A little-known patch of urban forest in John E. Brown Park (Park 27A)

You might think of your Park Lands as sporting fields, open-air event spaces like Elder Park, or as beautiful landscaped areas like the Himeji Japanese gardens or Veale Gardens.

However some small parts of your Park Lands have been lovingly re-vegetated, as the lungs of the city - priceless urban forests.

The Narnungga Urban Forest, Park 25

Each of the pockets of urban forest in your Park Lands has different characteristics. Some parts have been re-vegetated with native species, to try to mimic the sort of vegetation that was on the Adelaide plain before European settlement.

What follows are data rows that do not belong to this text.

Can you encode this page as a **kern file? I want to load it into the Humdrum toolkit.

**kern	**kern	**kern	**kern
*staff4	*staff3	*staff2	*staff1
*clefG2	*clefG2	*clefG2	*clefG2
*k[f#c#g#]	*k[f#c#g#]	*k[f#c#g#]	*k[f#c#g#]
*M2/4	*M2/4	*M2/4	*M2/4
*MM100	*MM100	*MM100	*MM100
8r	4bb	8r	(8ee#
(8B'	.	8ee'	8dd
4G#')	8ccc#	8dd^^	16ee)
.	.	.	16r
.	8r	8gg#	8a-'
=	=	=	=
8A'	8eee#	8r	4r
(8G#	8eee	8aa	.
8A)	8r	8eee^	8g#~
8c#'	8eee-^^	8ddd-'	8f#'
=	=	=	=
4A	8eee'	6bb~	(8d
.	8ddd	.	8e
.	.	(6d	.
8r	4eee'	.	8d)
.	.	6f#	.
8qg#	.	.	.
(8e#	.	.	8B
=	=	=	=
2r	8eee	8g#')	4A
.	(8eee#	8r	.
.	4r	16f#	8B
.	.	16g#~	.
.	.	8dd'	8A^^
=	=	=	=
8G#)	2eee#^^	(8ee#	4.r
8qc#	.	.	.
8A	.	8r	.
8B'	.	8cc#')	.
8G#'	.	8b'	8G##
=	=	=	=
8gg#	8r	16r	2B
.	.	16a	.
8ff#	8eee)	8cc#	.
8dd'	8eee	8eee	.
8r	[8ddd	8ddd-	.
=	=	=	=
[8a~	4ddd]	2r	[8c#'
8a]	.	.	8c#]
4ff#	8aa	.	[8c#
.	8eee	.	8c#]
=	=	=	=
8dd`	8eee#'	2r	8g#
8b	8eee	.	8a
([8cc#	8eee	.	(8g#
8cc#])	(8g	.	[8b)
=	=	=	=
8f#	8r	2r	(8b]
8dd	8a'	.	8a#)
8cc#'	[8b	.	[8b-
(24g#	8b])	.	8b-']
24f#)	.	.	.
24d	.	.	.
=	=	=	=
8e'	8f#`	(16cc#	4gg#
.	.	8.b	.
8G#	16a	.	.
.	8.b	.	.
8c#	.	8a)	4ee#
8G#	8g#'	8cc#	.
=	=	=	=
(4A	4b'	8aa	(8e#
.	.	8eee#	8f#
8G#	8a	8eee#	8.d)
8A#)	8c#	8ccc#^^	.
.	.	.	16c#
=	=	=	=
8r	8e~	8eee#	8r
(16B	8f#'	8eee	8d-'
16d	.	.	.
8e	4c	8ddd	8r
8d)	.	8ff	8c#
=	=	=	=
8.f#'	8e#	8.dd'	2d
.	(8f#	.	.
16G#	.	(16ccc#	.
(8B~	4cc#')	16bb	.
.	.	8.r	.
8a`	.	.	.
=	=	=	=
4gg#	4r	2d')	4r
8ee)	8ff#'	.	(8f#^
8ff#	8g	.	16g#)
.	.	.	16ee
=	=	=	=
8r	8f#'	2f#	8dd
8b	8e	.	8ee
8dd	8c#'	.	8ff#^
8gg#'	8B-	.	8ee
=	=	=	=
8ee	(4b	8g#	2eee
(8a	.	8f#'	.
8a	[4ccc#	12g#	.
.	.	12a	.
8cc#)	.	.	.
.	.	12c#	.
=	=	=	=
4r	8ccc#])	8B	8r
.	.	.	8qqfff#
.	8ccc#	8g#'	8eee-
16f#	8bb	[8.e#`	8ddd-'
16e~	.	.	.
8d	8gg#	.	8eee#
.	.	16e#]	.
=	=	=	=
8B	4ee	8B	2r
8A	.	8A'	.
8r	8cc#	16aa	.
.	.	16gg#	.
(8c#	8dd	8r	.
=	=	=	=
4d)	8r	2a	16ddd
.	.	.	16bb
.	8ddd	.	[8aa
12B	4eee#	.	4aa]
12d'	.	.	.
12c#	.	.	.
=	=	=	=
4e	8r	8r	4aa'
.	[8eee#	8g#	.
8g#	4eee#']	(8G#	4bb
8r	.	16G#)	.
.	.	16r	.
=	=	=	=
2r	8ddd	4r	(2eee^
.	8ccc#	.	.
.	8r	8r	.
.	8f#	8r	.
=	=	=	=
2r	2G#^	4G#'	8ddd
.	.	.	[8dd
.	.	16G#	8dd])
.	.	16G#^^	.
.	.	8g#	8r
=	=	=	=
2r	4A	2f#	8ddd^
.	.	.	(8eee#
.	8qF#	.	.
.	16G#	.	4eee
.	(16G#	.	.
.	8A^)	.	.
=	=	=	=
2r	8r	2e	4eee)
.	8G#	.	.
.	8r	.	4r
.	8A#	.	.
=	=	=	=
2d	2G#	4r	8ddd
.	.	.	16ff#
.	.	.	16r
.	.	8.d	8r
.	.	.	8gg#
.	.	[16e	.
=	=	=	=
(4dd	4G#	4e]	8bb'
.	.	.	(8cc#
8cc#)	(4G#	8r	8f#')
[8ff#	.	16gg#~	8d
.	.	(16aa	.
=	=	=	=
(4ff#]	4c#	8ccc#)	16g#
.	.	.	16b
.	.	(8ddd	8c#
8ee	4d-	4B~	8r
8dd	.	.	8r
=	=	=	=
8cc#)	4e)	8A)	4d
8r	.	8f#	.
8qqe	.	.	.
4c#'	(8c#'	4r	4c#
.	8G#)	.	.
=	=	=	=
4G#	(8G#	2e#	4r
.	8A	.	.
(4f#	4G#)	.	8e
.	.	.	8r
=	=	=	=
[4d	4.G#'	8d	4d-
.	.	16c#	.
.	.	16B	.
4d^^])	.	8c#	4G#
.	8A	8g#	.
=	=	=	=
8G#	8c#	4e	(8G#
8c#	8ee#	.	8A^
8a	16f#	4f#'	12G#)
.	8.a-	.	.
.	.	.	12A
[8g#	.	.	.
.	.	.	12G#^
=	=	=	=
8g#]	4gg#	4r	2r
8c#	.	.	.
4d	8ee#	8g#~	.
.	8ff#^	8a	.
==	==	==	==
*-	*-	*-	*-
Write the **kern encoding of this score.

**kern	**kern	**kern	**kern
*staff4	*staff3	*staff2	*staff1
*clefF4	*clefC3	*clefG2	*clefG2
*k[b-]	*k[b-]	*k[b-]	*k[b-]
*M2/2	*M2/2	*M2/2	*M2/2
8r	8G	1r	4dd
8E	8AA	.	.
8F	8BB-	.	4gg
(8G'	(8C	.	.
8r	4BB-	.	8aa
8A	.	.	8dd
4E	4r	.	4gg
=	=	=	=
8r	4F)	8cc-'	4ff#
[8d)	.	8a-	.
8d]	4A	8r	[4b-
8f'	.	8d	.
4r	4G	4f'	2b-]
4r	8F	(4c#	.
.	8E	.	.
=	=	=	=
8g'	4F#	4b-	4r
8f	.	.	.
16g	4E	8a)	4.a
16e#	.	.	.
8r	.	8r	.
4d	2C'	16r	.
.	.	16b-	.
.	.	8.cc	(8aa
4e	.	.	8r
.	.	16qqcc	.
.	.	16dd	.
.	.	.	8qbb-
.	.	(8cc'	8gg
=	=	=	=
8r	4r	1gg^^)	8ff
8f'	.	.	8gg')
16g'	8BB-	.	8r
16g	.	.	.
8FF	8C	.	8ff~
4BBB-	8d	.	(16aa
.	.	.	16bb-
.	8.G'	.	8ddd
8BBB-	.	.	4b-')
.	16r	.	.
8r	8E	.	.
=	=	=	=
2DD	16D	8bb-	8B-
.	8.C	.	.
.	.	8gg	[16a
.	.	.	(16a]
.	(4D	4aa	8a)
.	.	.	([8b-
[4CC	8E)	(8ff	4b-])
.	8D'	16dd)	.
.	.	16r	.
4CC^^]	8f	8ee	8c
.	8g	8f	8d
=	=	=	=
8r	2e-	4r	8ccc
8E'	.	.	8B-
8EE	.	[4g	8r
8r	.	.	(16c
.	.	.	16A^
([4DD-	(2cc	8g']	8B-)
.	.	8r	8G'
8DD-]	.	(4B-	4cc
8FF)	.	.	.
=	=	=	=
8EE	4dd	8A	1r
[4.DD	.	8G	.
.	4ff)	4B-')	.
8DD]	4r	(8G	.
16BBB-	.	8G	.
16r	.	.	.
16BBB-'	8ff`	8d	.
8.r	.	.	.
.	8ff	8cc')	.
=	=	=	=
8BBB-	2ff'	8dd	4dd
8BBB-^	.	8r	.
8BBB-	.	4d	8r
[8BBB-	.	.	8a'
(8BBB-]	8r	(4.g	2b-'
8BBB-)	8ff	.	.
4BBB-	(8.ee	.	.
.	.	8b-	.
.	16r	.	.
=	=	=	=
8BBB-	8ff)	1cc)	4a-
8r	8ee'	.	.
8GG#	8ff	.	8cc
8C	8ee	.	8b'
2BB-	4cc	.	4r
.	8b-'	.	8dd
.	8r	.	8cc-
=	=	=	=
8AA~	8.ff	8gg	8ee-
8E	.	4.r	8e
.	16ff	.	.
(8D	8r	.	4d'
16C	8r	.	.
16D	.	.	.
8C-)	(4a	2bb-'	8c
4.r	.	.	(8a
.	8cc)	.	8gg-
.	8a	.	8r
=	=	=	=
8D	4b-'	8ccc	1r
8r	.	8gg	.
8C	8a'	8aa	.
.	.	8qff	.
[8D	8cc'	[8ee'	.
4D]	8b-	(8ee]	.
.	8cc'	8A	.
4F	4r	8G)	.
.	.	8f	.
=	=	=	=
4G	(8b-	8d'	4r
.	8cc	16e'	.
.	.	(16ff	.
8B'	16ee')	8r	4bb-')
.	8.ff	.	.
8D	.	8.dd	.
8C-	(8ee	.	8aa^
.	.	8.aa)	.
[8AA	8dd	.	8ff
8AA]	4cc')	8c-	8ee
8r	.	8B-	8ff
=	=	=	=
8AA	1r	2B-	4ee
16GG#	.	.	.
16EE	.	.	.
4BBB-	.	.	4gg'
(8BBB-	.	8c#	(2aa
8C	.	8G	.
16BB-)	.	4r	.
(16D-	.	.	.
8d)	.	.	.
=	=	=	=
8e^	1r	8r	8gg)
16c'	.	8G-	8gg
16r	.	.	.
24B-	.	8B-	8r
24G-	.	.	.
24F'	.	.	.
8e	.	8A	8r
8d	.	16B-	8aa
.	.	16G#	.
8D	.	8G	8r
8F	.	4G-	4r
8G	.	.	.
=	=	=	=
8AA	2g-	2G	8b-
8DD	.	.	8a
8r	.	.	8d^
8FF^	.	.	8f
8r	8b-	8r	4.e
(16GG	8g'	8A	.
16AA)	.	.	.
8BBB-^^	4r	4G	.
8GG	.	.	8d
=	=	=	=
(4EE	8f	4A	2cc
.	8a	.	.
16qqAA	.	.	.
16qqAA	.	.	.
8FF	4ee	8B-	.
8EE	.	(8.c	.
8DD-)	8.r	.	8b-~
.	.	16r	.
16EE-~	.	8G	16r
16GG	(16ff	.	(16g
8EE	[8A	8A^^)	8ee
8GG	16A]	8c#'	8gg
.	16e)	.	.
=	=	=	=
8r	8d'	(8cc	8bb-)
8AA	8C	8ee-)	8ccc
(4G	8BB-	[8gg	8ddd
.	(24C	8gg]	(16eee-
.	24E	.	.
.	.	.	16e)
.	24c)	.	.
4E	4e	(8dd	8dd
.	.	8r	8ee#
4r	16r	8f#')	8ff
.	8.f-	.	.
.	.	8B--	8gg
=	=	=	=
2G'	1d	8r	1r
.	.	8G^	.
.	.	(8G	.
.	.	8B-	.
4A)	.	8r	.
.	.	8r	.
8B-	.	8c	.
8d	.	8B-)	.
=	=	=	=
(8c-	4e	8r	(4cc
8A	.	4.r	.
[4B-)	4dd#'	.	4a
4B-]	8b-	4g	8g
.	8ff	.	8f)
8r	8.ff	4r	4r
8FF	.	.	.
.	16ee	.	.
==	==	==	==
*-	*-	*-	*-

Other forests are devoted to a single species of non-native tree; such as European olives, or English elms.

The International Day of Forests is also a reminder that the urban forests of your Adelaide Park Lands have no effective legal protection, and that their biggest ongoing threats continually seem to come from successive State Government administrations.

For example, this mini-forest of about 50 olives and she-oak trees in Kate Cocks Park is destined for imminent destruction, to make way for an eight-storey car park, part of the new Women's and Children's Hospital.